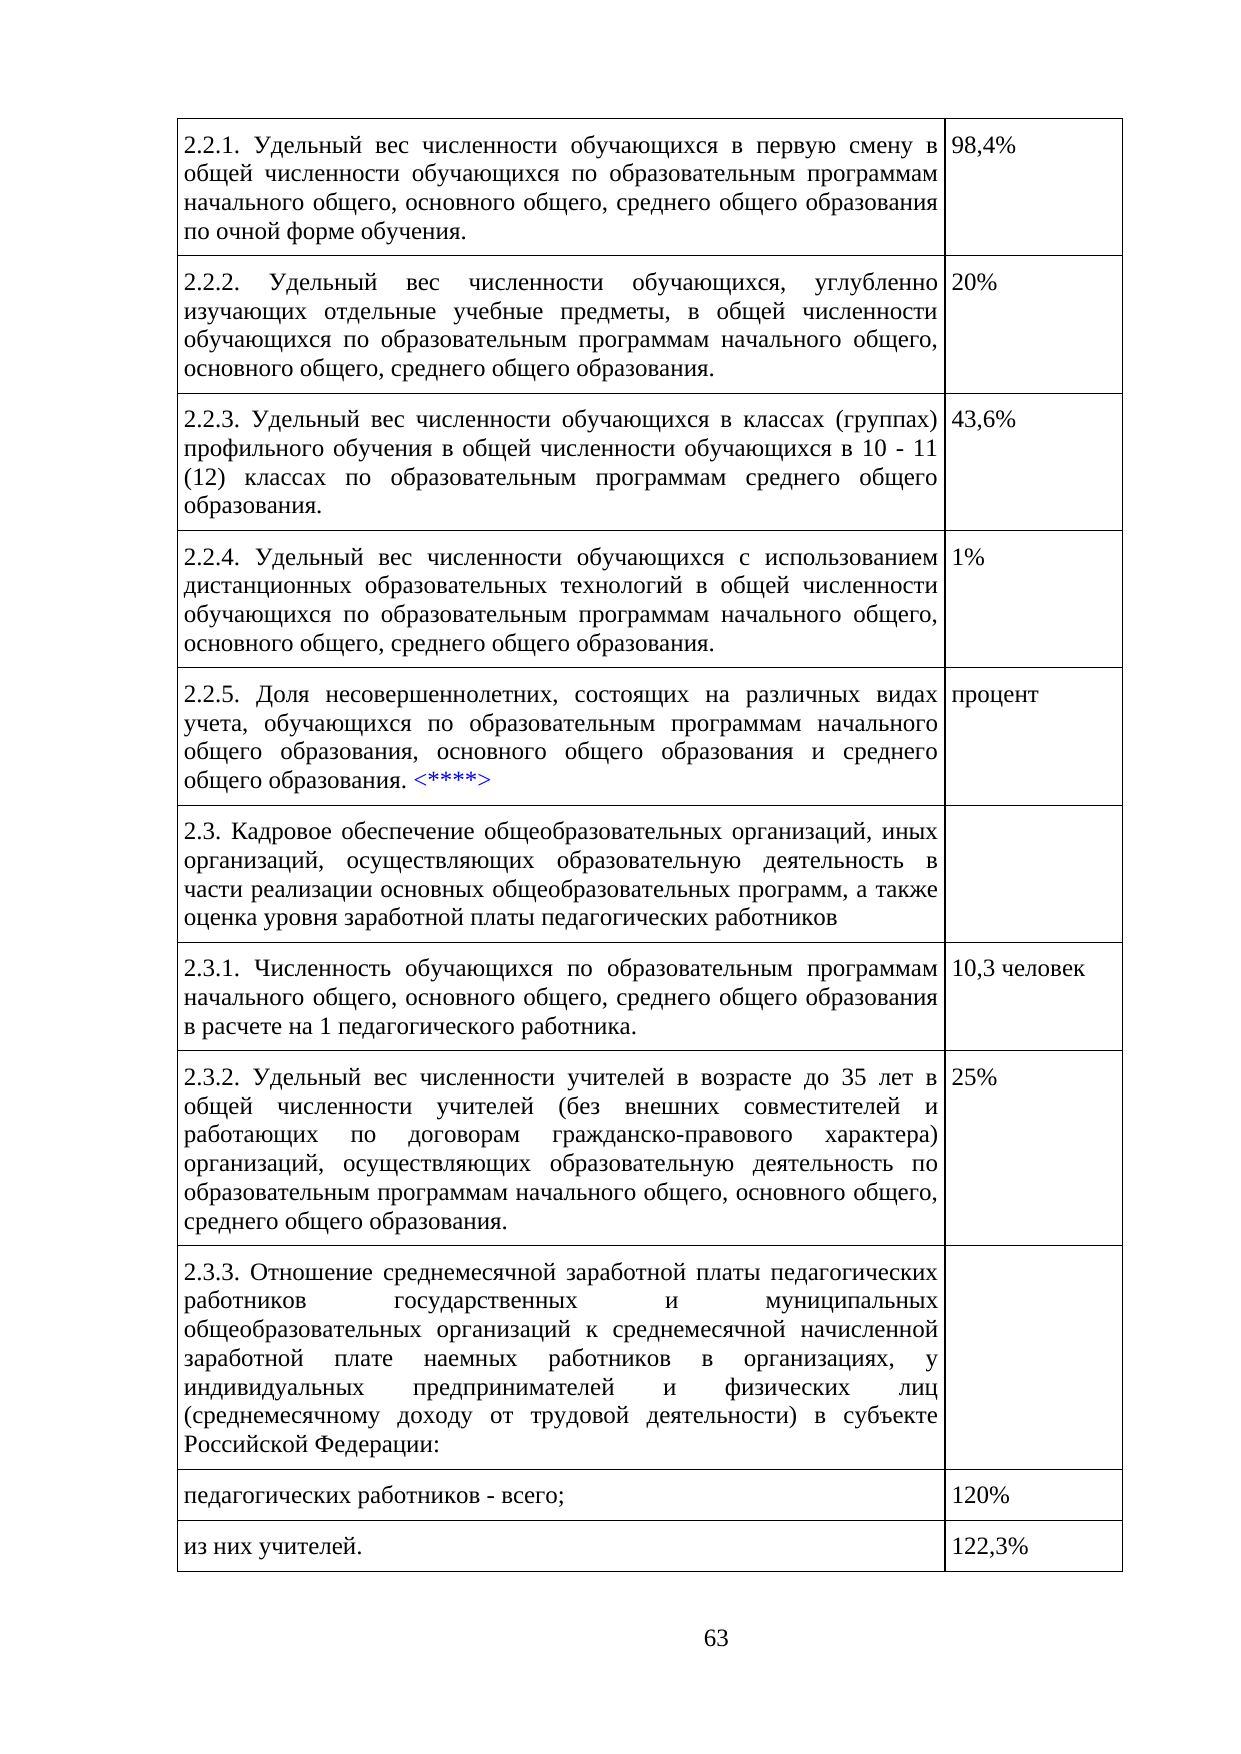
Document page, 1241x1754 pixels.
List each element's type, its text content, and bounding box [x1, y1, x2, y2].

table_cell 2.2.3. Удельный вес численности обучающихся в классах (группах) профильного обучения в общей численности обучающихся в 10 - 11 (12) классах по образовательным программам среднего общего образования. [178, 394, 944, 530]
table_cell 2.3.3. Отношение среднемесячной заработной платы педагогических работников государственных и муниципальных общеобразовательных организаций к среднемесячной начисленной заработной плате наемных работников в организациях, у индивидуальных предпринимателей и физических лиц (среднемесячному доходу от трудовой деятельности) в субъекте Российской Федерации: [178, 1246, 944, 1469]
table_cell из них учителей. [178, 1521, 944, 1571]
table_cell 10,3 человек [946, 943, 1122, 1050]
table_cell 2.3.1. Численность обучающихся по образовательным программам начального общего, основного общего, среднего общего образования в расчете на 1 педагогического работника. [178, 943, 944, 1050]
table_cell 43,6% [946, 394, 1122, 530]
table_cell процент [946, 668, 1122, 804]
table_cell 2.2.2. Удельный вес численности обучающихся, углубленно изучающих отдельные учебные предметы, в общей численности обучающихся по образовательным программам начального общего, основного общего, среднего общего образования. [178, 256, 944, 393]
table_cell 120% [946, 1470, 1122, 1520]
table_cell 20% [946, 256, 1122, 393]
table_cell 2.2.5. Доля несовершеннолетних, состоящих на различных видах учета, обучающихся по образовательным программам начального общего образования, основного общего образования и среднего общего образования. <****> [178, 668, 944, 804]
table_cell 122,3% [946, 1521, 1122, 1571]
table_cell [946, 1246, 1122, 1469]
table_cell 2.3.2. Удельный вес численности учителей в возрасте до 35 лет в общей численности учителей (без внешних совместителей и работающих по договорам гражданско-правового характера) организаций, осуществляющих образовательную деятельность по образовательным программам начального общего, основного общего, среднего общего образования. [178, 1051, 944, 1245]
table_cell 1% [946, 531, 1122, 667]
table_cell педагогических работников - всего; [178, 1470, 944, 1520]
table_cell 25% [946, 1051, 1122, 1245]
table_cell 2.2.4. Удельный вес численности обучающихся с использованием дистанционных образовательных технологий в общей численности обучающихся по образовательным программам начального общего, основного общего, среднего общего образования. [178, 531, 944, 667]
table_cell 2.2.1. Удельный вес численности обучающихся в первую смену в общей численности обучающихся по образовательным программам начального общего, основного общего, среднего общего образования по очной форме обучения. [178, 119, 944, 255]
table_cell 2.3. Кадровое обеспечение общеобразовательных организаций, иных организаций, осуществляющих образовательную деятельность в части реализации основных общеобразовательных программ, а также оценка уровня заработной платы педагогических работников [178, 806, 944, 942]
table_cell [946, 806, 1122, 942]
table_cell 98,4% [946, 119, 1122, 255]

+ + +

Required action:
Your reply should hold only the records, duplicated exactly, without any image.

Reply to the exercise:
Document page, 1241x1754 pixels.
List each element's type, its text content, and bounding box [x1, y1, x2, y2].

table_cell 2.2.3. Удельный вес численности обучающихся в классах (группах) профильного обучения в общей численности обучающихся в 10 - 11 (12) классах по образовательным программам среднего общего образования. [178, 394, 944, 530]
table_cell 2.3.3. Отношение среднемесячной заработной платы педагогических работников государственных и муниципальных общеобразовательных организаций к среднемесячной начисленной заработной плате наемных работников в организациях, у индивидуальных предпринимателей и физических лиц (среднемесячному доходу от трудовой деятельности) в субъекте Российской Федерации: [178, 1246, 944, 1469]
table_cell из них учителей. [178, 1521, 944, 1571]
table_cell 10,3 человек [946, 943, 1122, 1050]
table_cell 2.3.1. Численность обучающихся по образовательным программам начального общего, основного общего, среднего общего образования в расчете на 1 педагогического работника. [178, 943, 944, 1050]
table_cell 43,6% [946, 394, 1122, 530]
table_cell процент [946, 668, 1122, 804]
table_cell 2.2.2. Удельный вес численности обучающихся, углубленно изучающих отдельные учебные предметы, в общей численности обучающихся по образовательным программам начального общего, основного общего, среднего общего образования. [178, 256, 944, 393]
table_cell 120% [946, 1470, 1122, 1520]
table_cell 20% [946, 256, 1122, 393]
table_cell 2.2.5. Доля несовершеннолетних, состоящих на различных видах учета, обучающихся по образовательным программам начального общего образования, основного общего образования и среднего общего образования. <****> [178, 668, 944, 804]
table_cell 122,3% [946, 1521, 1122, 1571]
table_cell [946, 1246, 1122, 1469]
table_cell 2.3.2. Удельный вес численности учителей в возрасте до 35 лет в общей численности учителей (без внешних совместителей и работающих по договорам гражданско-правового характера) организаций, осуществляющих образовательную деятельность по образовательным программам начального общего, основного общего, среднего общего образования. [178, 1051, 944, 1245]
table_cell 1% [946, 531, 1122, 667]
table_cell педагогических работников - всего; [178, 1470, 944, 1520]
table_cell 25% [946, 1051, 1122, 1245]
table_cell 2.2.4. Удельный вес численности обучающихся с использованием дистанционных образовательных технологий в общей численности обучающихся по образовательным программам начального общего, основного общего, среднего общего образования. [178, 531, 944, 667]
table_cell 2.2.1. Удельный вес численности обучающихся в первую смену в общей численности обучающихся по образовательным программам начального общего, основного общего, среднего общего образования по очной форме обучения. [178, 119, 944, 255]
table_cell 2.3. Кадровое обеспечение общеобразовательных организаций, иных организаций, осуществляющих образовательную деятельность в части реализации основных общеобразовательных программ, а также оценка уровня заработной платы педагогических работников [178, 806, 944, 942]
table_cell [946, 806, 1122, 942]
table_cell 98,4% [946, 119, 1122, 255]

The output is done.